When you live abroad and your children go school with 62 other nationalities, there is one day that comes up every year, ‘Wear your national dress day’, and for some reason this day puts me on the defensive straight away.
See, unfortunately for me, the very mention of traditional Irish national dress, conjures up an image of a laughable leprechaun, a laughing stock, a shillelagh flailing drunken little man who is expert at tricks of trivia but little else. Just not able to suck up the ridiculous even for one day, I refuse to tog my 4 year old out in a 3 foot high foam green velvet hat, a plastic crock of gold and a red wig and beard. Even the sight of others donned in this ridiculous attire makes me flinch however the issue is still live and I have still to create an outfit reflective of our national heritage.
The fact that in the class alone, there are Portuguese, Spanish, Arabian, French, Greek, American, English, Welch, Swedish, Lebanese, Egyptian and South African kids, you would think that would ease the pressure, after all, all of these have to do the same, but no, I cannot escape that deep seated fear that we’ll get laughed at. Years of Paddy Irishman jokes have left irreparable scar tissue with the result that on days like this, I always feel under pressure to portray the best image possible of us Irish, not a joke one, possibly an unfair responsibility to lay on the shoulders of an unsuspecting four year old but laying feelings of inferiority, guilt and the possibility that the whole town is laughing at you, is what us Catholic Irish pass on best to the upcoming generation.
So I started to think of what other images have truly shaped the Irish people of today and perhaps we could use a different attire as our National Dress. As an Irish emigrant and an immigrant to Qatar, I began to think of all the emigrants that left Ireland over the years and how emigration itself played a large part in forming us as a culture.

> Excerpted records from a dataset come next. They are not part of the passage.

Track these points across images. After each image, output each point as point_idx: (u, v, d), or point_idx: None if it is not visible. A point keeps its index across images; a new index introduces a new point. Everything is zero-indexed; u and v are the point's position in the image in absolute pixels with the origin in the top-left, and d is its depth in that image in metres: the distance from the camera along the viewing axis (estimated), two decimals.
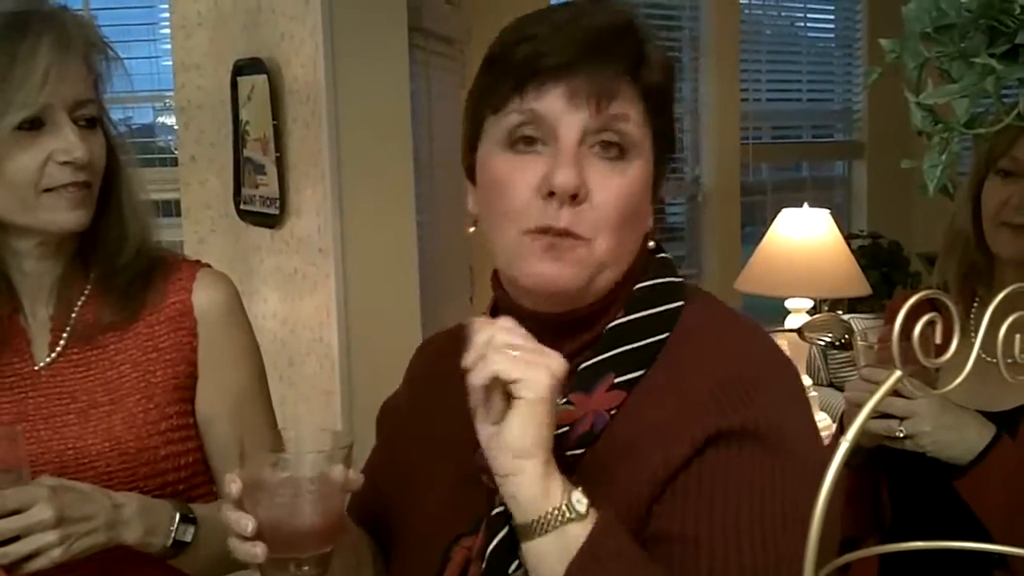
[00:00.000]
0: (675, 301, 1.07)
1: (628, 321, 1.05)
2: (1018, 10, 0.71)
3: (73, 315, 1.39)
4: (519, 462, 0.91)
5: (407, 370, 1.32)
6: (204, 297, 1.42)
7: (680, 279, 1.10)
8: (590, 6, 1.06)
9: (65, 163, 1.29)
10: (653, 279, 1.08)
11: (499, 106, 1.03)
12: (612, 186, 1.01)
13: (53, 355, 1.38)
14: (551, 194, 0.99)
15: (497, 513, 1.00)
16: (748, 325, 1.10)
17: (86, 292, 1.41)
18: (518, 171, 1.02)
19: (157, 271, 1.43)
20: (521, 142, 1.02)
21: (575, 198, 0.99)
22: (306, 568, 0.98)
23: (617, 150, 1.01)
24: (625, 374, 1.02)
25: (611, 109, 1.00)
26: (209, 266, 1.49)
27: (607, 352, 1.03)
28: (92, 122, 1.34)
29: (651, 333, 1.04)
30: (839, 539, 1.06)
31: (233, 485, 0.98)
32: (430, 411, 1.20)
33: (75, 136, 1.30)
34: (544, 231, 1.00)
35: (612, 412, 1.01)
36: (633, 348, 1.03)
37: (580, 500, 0.91)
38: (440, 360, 1.24)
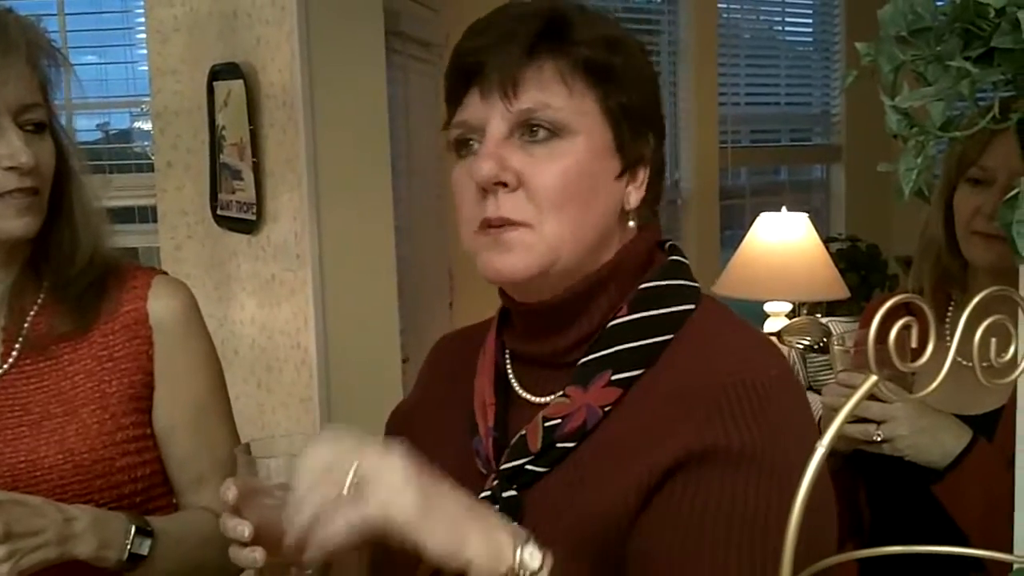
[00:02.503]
0: (686, 304, 1.06)
1: (630, 320, 1.04)
2: (992, 14, 0.71)
3: (26, 325, 1.36)
4: (454, 545, 0.86)
5: (419, 374, 1.32)
6: (160, 305, 1.39)
7: (695, 284, 1.09)
8: (521, 3, 1.06)
9: (10, 168, 1.26)
10: (662, 280, 1.07)
11: (447, 123, 1.08)
12: (546, 168, 1.00)
13: (5, 366, 1.35)
14: (485, 190, 1.01)
15: (482, 498, 1.01)
16: (757, 334, 1.09)
17: (39, 301, 1.37)
18: (464, 175, 1.04)
19: (111, 279, 1.39)
20: (463, 147, 1.05)
21: (506, 186, 1.00)
22: (308, 572, 0.97)
23: (546, 132, 1.01)
24: (623, 372, 1.01)
25: (523, 97, 1.00)
26: (165, 273, 1.46)
27: (606, 349, 1.03)
28: (40, 127, 1.31)
29: (655, 333, 1.03)
30: (835, 539, 1.04)
31: (229, 492, 0.97)
32: (436, 404, 1.22)
33: (20, 141, 1.26)
34: (484, 226, 1.02)
35: (607, 408, 1.01)
36: (634, 347, 1.02)
37: (532, 555, 0.87)
38: (450, 358, 1.26)
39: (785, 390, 0.99)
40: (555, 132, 1.01)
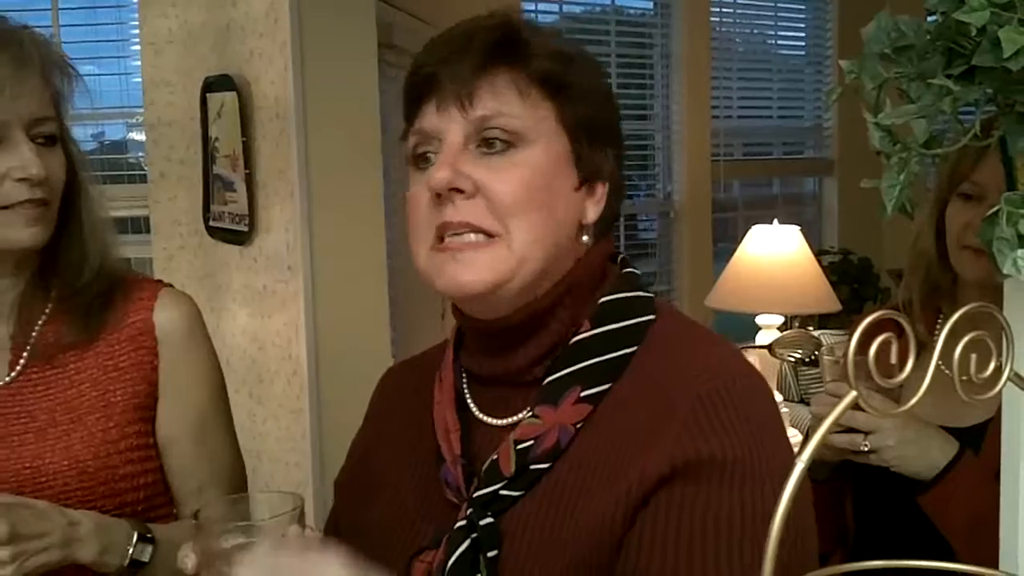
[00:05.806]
0: (645, 315, 1.06)
1: (594, 335, 1.03)
2: (974, 32, 0.72)
3: (33, 334, 1.38)
4: None
5: (368, 407, 1.30)
6: (165, 317, 1.41)
7: (650, 294, 1.09)
8: (475, 19, 1.06)
9: (21, 180, 1.28)
10: (620, 292, 1.07)
11: (404, 135, 1.07)
12: (505, 177, 1.00)
13: (13, 374, 1.37)
14: (439, 196, 1.00)
15: (458, 528, 1.00)
16: (721, 340, 1.08)
17: (47, 311, 1.39)
18: (420, 188, 1.03)
19: (118, 290, 1.42)
20: (421, 159, 1.04)
21: (462, 193, 0.99)
22: None
23: (502, 144, 1.01)
24: (592, 387, 1.01)
25: (478, 105, 1.00)
26: (171, 285, 1.48)
27: (573, 365, 1.02)
28: (51, 139, 1.33)
29: (619, 346, 1.03)
30: (817, 549, 1.04)
31: (188, 560, 0.96)
32: (395, 435, 1.20)
33: (32, 153, 1.28)
34: (441, 233, 1.01)
35: (579, 425, 1.00)
36: (600, 361, 1.02)
37: None
38: (401, 390, 1.25)
39: (758, 394, 1.00)
40: (512, 142, 1.01)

Take the humble Irish emigrant back in the 1850’s , that landed on the boat at Ellis Island, a tweed trousers, white grandfather collar shirt, braces and a cap. Eyes filled with the sadness of leaving home and promise of a bright future, as they leave the thatched roofs and turf fires of home. But this only reflects a period in time, it doesn’t reflect the progress we’ve made as a nation since. Also difficult to convey the sincerity needed to pull this off to a four year old who is busy making a booby trap use a skipping rope and a plastic swing ball.
So I fast forwarded a hundred plus years to when people were emigrating to England, a more suave bunch, sick of kicking stones at home and eager to ‘make a go of it’ in London, they headed over for a couple of months, years or decades to make their fortune, of course some never came back and never made their fortune, but thousands did and for decades to follow, making the leap to London was considered a natural progression. Flared jeans, wide necked shirts, sideburns and pageboy haircut, would have depicted this generation of Irish well as they left the familiarity of the Formica and lino of home and their 6 other siblings, but it just didn’t encompass what it means to be Irish today.
I fast forwarded another few years to recent times where the usual destinations for emigration are no longer Liverpool and London, instead they are Dubai and Doha. The image of the ‘eager to please’ emigrant is gone and is replaced by a relaxed figure, disembarking an Etihad flight with an air of ‘because I’m worth it’. The apartment in D4 is rented, the house in Maynooth is empty, ready for Saoirse and the kids in summer and if the job doesn’t work out they can stick it, you’ve a back-up plan in Brunei anyway.
So I rinsed out his favourite Canterbury Irish rugby top, picked up his Tommy shorts from the Ironing Parlour and got the maid to get the toothbrush to his sailing crocs, and voila, we have it, Ireland’s national dress, Doha, 2015.